The lady in front smiled at me. A young man had approached the Policeman keeping order at the front of the queue, asking, in English, where foreigners waited to enter Almaty’s Chinese Consulate. I’d intervened, explaining you queued with everyone else. Just as I was doing. He wandered off, looking frustrated.

After a lengthy wait I was eventually allowed into the Embassy compound, to be greeted by a rather helpful man. Took me a few moments to ascertain he wasn’t a Chinese official but an agency tout, of no use to me. More waiting, then eventually allowed to approach a glass screen.

“Do you possibly speak English?” I asked. “No” said the official, without expression. I explained my circumstances, my just expired sixty day visa, showed him my application form, the supporting paperwork. Seemed I’d also need a letter of introduction, then perhaps thirty days might be possible. I’d explained I’d not needed this for my previous visa, a return flight confirmation being sufficient. But he wasn’t budging. It wasn’t a simple no, rather a not yes – a polite no.

I’d wandered back out into the compound, found the tout I’d spoken to earlier and enquired about a letter of introduction. Around a hundred US dollars, would take a week or so. Bit of mental arithmetic – week for a letter, allow a week for visa processing – with no assurance of success, and I’d get perilously close to the expiry of my current Kazakhstan visa. Which would mean, in practice, a last minute flight out to obtain a fresh one. More expense.

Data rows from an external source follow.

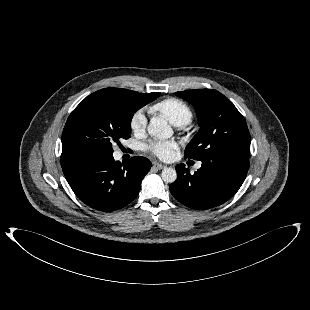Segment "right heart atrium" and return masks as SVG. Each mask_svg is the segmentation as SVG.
I'll use <instances>...</instances> for the list:
<instances>
[{
    "label": "right heart atrium",
    "instance_id": "obj_1",
    "mask_svg": "<svg viewBox=\"0 0 310 310\" xmlns=\"http://www.w3.org/2000/svg\"><path fill=\"white\" fill-rule=\"evenodd\" d=\"M146 116L142 110H138L134 113L131 119V130L135 134H142L146 128Z\"/></svg>",
    "mask_w": 310,
    "mask_h": 310
}]
</instances>
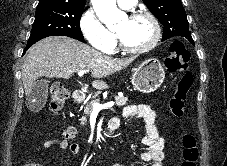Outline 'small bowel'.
Listing matches in <instances>:
<instances>
[{"label":"small bowel","mask_w":227,"mask_h":166,"mask_svg":"<svg viewBox=\"0 0 227 166\" xmlns=\"http://www.w3.org/2000/svg\"><path fill=\"white\" fill-rule=\"evenodd\" d=\"M122 116L124 118L138 117L144 120L146 134L142 142L147 148L140 153L139 157L141 160L149 162L150 166H163L165 141L159 135L156 127V112L148 104H135L124 107ZM114 119L118 127L119 119L117 117ZM75 137V127L69 126L62 131L58 138L44 142L38 149L57 145L61 151L69 150L72 155H77L80 153V146L76 143H69Z\"/></svg>","instance_id":"c3829d8e"}]
</instances>
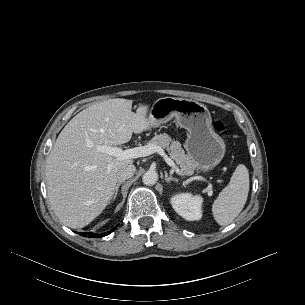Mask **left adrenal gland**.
Returning <instances> with one entry per match:
<instances>
[{
	"label": "left adrenal gland",
	"mask_w": 305,
	"mask_h": 305,
	"mask_svg": "<svg viewBox=\"0 0 305 305\" xmlns=\"http://www.w3.org/2000/svg\"><path fill=\"white\" fill-rule=\"evenodd\" d=\"M165 181H166L167 183H170L171 181H173V182H178L177 179L173 178L171 175L168 176L167 174H165Z\"/></svg>",
	"instance_id": "a2214340"
}]
</instances>
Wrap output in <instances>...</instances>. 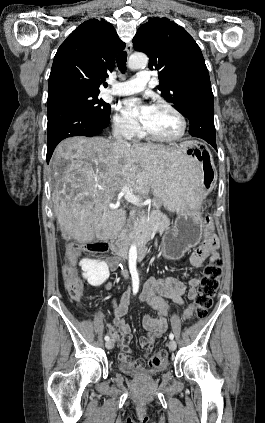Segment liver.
<instances>
[{"label": "liver", "mask_w": 265, "mask_h": 423, "mask_svg": "<svg viewBox=\"0 0 265 423\" xmlns=\"http://www.w3.org/2000/svg\"><path fill=\"white\" fill-rule=\"evenodd\" d=\"M52 165L57 175L52 201L62 236L81 243L107 240L121 230L126 211L111 205L123 187L137 195L151 191L178 213L190 200L189 185L196 177L172 147L125 145L103 137L65 139L56 147Z\"/></svg>", "instance_id": "obj_1"}]
</instances>
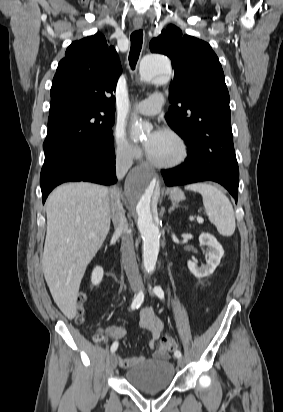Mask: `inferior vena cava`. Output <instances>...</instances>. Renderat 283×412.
Masks as SVG:
<instances>
[{
  "mask_svg": "<svg viewBox=\"0 0 283 412\" xmlns=\"http://www.w3.org/2000/svg\"><path fill=\"white\" fill-rule=\"evenodd\" d=\"M132 164L133 158L128 151L124 150L117 152L116 175L119 180L125 176ZM109 203L110 215L115 231L120 233L122 238L121 253L124 270L130 285L140 287L142 285V280L136 262L134 241L120 200V190L117 187L111 189Z\"/></svg>",
  "mask_w": 283,
  "mask_h": 412,
  "instance_id": "1",
  "label": "inferior vena cava"
}]
</instances>
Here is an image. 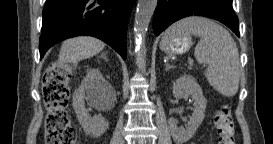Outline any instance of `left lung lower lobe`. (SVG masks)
<instances>
[{"label":"left lung lower lobe","instance_id":"1","mask_svg":"<svg viewBox=\"0 0 273 144\" xmlns=\"http://www.w3.org/2000/svg\"><path fill=\"white\" fill-rule=\"evenodd\" d=\"M190 15L216 19L239 37V21L232 0H158L153 31L157 36L175 21Z\"/></svg>","mask_w":273,"mask_h":144}]
</instances>
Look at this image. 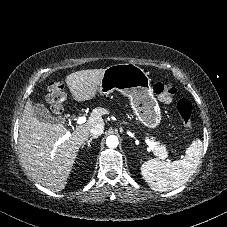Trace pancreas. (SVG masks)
Instances as JSON below:
<instances>
[{
  "instance_id": "cf45deb5",
  "label": "pancreas",
  "mask_w": 227,
  "mask_h": 227,
  "mask_svg": "<svg viewBox=\"0 0 227 227\" xmlns=\"http://www.w3.org/2000/svg\"><path fill=\"white\" fill-rule=\"evenodd\" d=\"M153 139V138H152ZM158 146V148H156V155L161 158L164 159V155L166 154V147L163 144H160V142H155Z\"/></svg>"
}]
</instances>
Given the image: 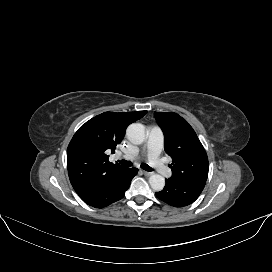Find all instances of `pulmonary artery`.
I'll use <instances>...</instances> for the list:
<instances>
[{"label":"pulmonary artery","mask_w":272,"mask_h":272,"mask_svg":"<svg viewBox=\"0 0 272 272\" xmlns=\"http://www.w3.org/2000/svg\"><path fill=\"white\" fill-rule=\"evenodd\" d=\"M164 145V136L162 131L157 127H150L147 134V141L144 147V152L147 154L149 164L155 168L161 175L170 177L172 175L171 169L166 166L160 159V153ZM139 157L136 152L128 156V158L135 159Z\"/></svg>","instance_id":"e3ab8cb5"}]
</instances>
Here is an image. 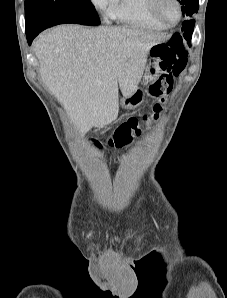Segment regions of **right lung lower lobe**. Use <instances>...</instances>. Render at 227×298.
<instances>
[{
	"mask_svg": "<svg viewBox=\"0 0 227 298\" xmlns=\"http://www.w3.org/2000/svg\"><path fill=\"white\" fill-rule=\"evenodd\" d=\"M39 32H41V31L37 30V31L26 34L27 41H28L29 45H31L32 40L38 35Z\"/></svg>",
	"mask_w": 227,
	"mask_h": 298,
	"instance_id": "98d812e1",
	"label": "right lung lower lobe"
}]
</instances>
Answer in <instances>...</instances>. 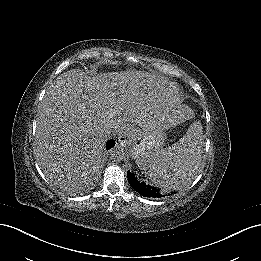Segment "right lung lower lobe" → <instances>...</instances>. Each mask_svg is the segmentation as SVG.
<instances>
[{
  "mask_svg": "<svg viewBox=\"0 0 261 261\" xmlns=\"http://www.w3.org/2000/svg\"><path fill=\"white\" fill-rule=\"evenodd\" d=\"M115 145V141H113V140H110V141H108V143H107V149H110L111 147H113Z\"/></svg>",
  "mask_w": 261,
  "mask_h": 261,
  "instance_id": "obj_1",
  "label": "right lung lower lobe"
}]
</instances>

So what to do? I’d get nowhere today at the Consulate, so decided to contemplate my next move over a cup of tea. Objectively. Seemed I could spend a good deal of money, time and effort attempting to secure a fresh visa in Almaty, but with no guarantee of success. Far from it. And even if I did manage to obtain a thirty day visa, I’d struggle to work with that for crossing China in its entirety. Time for Plan B.